▶ Task to carry out
Please retype the records below exactly, omitting any images.

[Scene images with change listings]
======

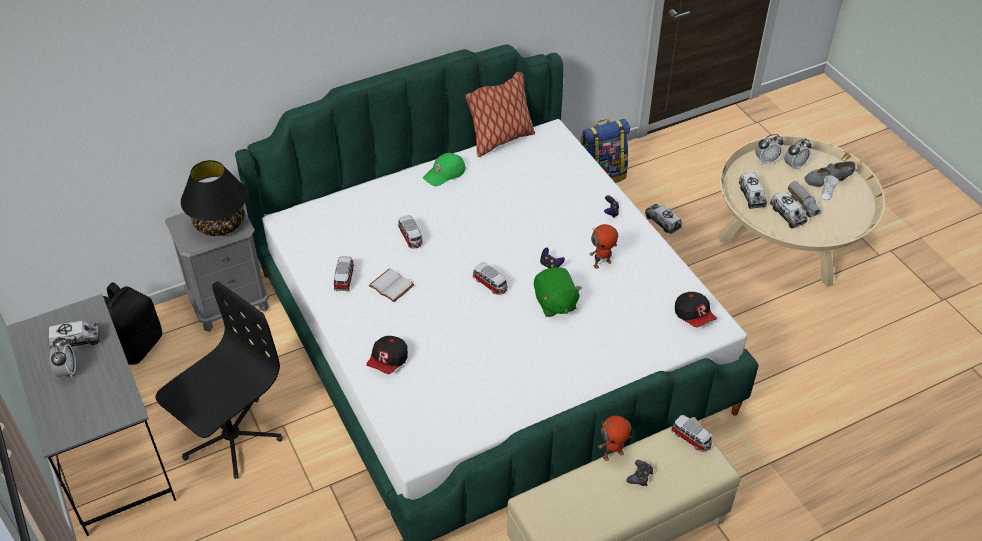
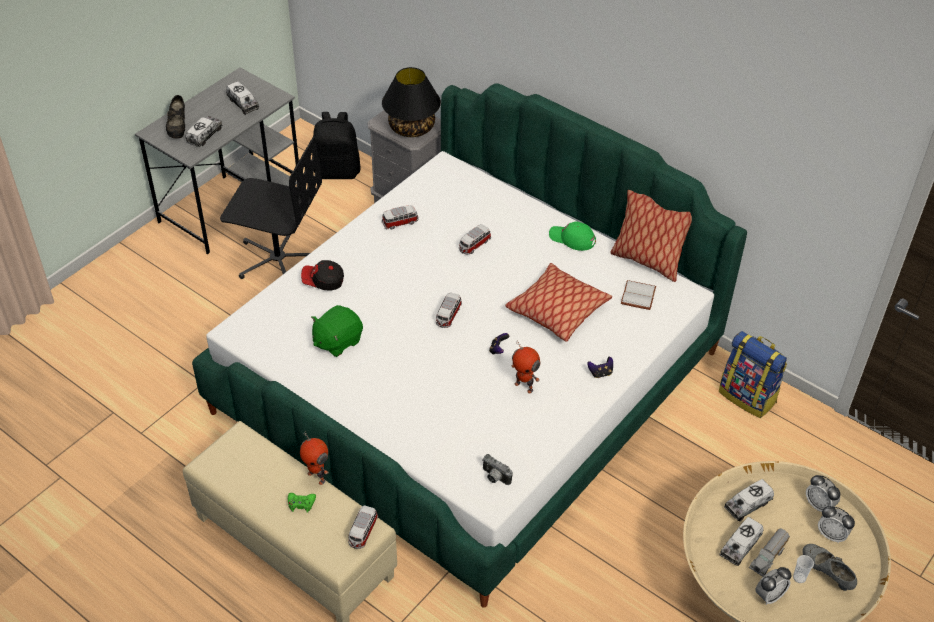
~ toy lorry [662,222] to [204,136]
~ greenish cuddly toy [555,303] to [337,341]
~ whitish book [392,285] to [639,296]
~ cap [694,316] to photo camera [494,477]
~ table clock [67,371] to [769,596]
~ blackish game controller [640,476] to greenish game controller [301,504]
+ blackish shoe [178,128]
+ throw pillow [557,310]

======

▶ Exercise response
~ toy lorry [662,222] to [204,136]
~ greenish cuddly toy [555,303] to [337,341]
~ whitish book [392,285] to [639,296]
~ cap [694,316] to photo camera [494,477]
~ table clock [67,371] to [769,596]
~ blackish game controller [640,476] to greenish game controller [301,504]
+ blackish shoe [178,128]
+ throw pillow [557,310]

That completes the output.